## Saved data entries
--*--

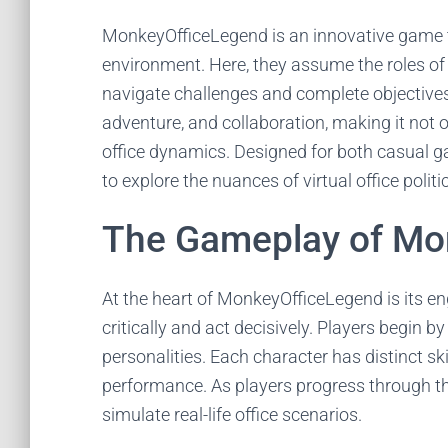
MonkeyOfficeLegend is an innovative game th
environment. Here, they assume the roles of d
navigate challenges and complete objectives
adventure, and collaboration, making it not 
office dynamics. Designed for both casual ga
to explore the nuances of virtual office polit
The Gameplay of Mo
At the heart of MonkeyOfficeLegend is its e
critically and act decisively. Players begin by
personalities. Each character has distinct ski
performance. As players progress through t
simulate real-life office scenarios.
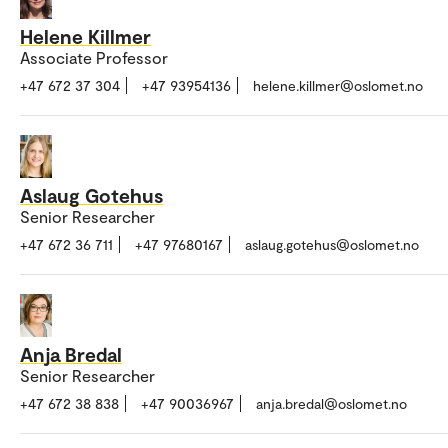
Helene Killmer
Associate Professor
+47 672 37 304
+47 93954136
helene.killmer@oslomet.no
Aslaug Gotehus
Senior Researcher
+47 672 36 711
+47 97680167
aslaug.gotehus@oslomet.no
Anja Bredal
Senior Researcher
+47 672 38 838
+47 90036967
anja.bredal@oslomet.no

--*--

## TASK
Lay out every line of the material as a Markdown table with the columns "Row" and "Text," numbering the rows and skipping blank lines. Leave the pictures out of your answer.

## EXERCISE SOLUTION
| Row | Text |
|---|---|
| 1 | MonkeyOfficeLegend is an innovative game th |
| 2 | environment. Here, they assume the roles of d |
| 3 | navigate challenges and complete objectives |
| 4 | adventure, and collaboration, making it not  |
| 5 | office dynamics. Designed for both casual ga |
| 6 | to explore the nuances of virtual office polit |
| 7 | The Gameplay of Mo |
| 8 | At the heart of MonkeyOfficeLegend is its e |
| 9 | critically and act decisively. Players begin by |
| 10 | personalities. Each character has distinct ski |
| 11 | performance. As players progress through t |
| 12 | simulate real-life office scenarios. |
| 13 | Helene Killmer |
| 14 | Associate Professor |
| 15 | +47 672 37 304 |
| 16 | +47 93954136 |
| 17 | helene.killmer@oslomet.no |
| 18 | Aslaug Gotehus |
| 19 | Senior Researcher |
| 20 | +47 672 36 711 |
| 21 | +47 97680167 |
| 22 | aslaug.gotehus@oslomet.no |
| 23 | Anja Bredal |
| 24 | Senior Researcher |
| 25 | +47 672 38 838 |
| 26 | +47 90036967 |
| 27 | anja.bredal@oslomet.no |